Recently I heard about a firm using Windows Server 2003 Terminal Services that had run into a nasty problem. Messages were popping up on their screens warning that the Windows server licenses would expire in 7 days, which was quite a surprise as the firm had purchased and installed all the necessary licenses several years ago.
But if you’re familiar with Windows licenses you’ll know there’s plenty of scope for confusion. For example, each Windows XP and Vista PC needs a Windows Server Client Access License (CAL) in order to use Windows Terminal Services. You’ll probably also know there’s no monitoring or enforcement of these CALs in Windows Server 2003. A supplier recently told me most firms just buy the licenses packs and throw them in a cupboard.
To use Terminal Services you also need Terminal Services Client Access Licenses (TS CALs). Windows issues temporary TS CALs to help with new deployments and the documentation says some of these expire after 90 days and some after 120 days. But in some cases these temporary TS CALs continue to be issued for long past the 120 day period, which can cause further confusion. Finally, individual servers can be configured to operate in one of two modes. “Per device” mode obviously entitles you to connect a certain number of devices to the server, and good for organisations that have several sets of shift workers that share a number of terminals. The complementary “per user” mode was introduced with Windows Server 2003, and is a better fit for firms that have a number of users each with their own computer. You only need one license per person, regardless of how many computers they use to access the system.

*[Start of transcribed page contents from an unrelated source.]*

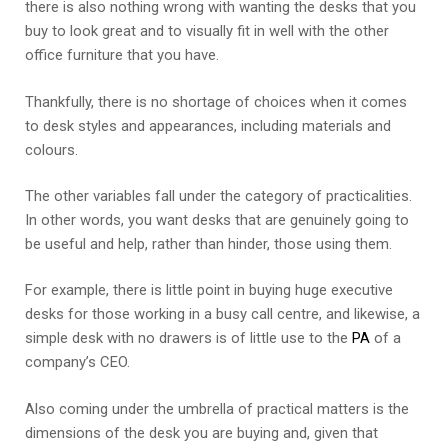
there is also nothing wrong with wanting the desks that you
buy to look great and to visually fit in well with the other
office furniture that you have.
Thankfully, there is no shortage of choices when it comes
to desk styles and appearances, including materials and
colours.
The other variables fall under the category of practicalities.
In other words, you want desks that are genuinely going to
be useful and help, rather than hinder, those using them.
For example, there is little point in buying huge executive
desks for those working in a busy call centre, and likewise, a
simple desk with no drawers is of little use to the
PA
of a
company’s CEO.
Also coming under the umbrella of practical matters is the
dimensions of the desk you are buying and, given that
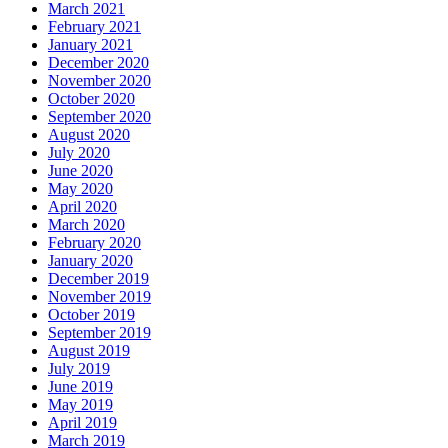
March 2021
February 2021
January 2021
December 2020
November 2020
October 2020
September 2020
August 2020
July 2020
June 2020
May 2020
April 2020
March 2020
February 2020
January 2020
December 2019
November 2019
October 2019
September 2019
August 2019
July 2019
June 2019
May 2019
April 2019
March 2019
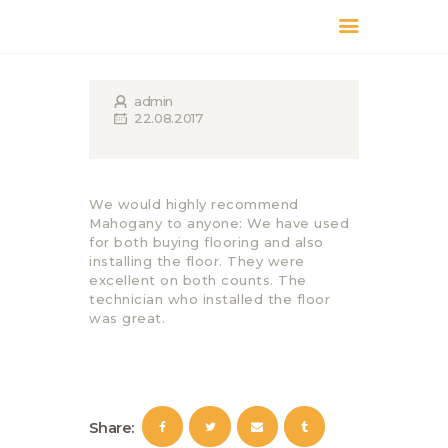
КАТАЛОГ
ДОСТАВКА
admin
22.08.2017
О БРЕНДЕ
ГДЕ КУПИТЬ
We would highly recommend
Mahogany to anyone: We have used
for both buying flooring and also
installing the floor. They were
excellent on both counts. The
technician who installed the floor
was great.
Share:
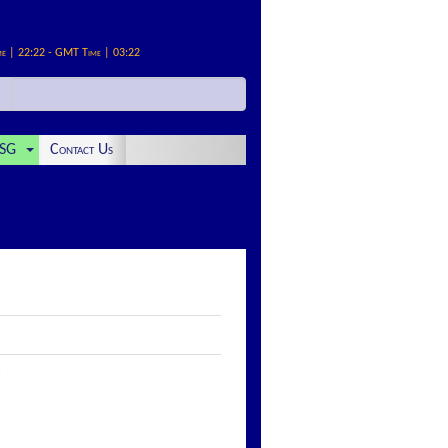
me | 22:22 - GMT Time | 03:22
SG
Contact Us
:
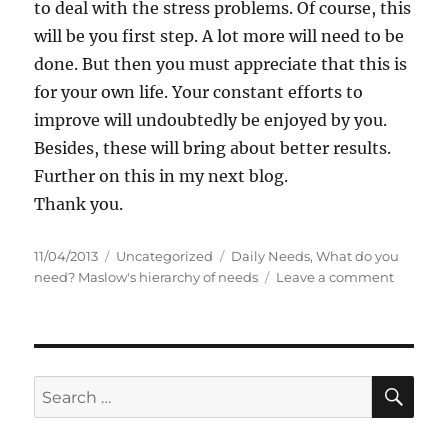
to deal with the stress problems. Of course, this
will be you first step. A lot more will need to be
done. But then you must appreciate that this is
for your own life. Your constant efforts to
improve will undoubtedly be enjoyed by you.
Besides, these will bring about better results.
Further on this in my next blog.
Thank you.
P
C
T
11/04/2013
Uncategorized
Daily Needs
,
What do you
o
a
a
o
need? Maslow's hierarchy of needs
Leave a comment
s
t
g
n
t
e
s
W
e
g
h
d
o
a
o
r
t
S
S
E
n
i
d
A
e
e
o
R
a
s
y
C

Unfortunately the reporting tools don’t seem to have caught up with the requirements. Servers running in “per device” mode can use the Terminal Services Licensing tool to provide a report on how licenses have been allocated. It’s easy to see the system is working properly and easy to see which devices are consuming licenses.
The problem comes when you try to monitor your “per user” license usage. In this case there’s no list reporting on how many “per user” licences have been issued compared to how many you have left. Actually there’s just about no reporting at all except a simple screen to show how many licenses have been installed.
Other problems can crop up because by default Windows 2003 uses “per device” licensing for Terminal Services. Firms that want “per user” licensing must reconfigure their servers to use that mode, and must tick the appropriate option when they install their license packs. Leave one box unchecked and the server could issue licenses from its temporary pool rather than from the permanent pool of TS CALs. The license reporting tools in Windows Server 2003 make it virtually impossible to see if things are actually working correctly. The first you might know about a problem is when warning messages start appearing on people’s screens.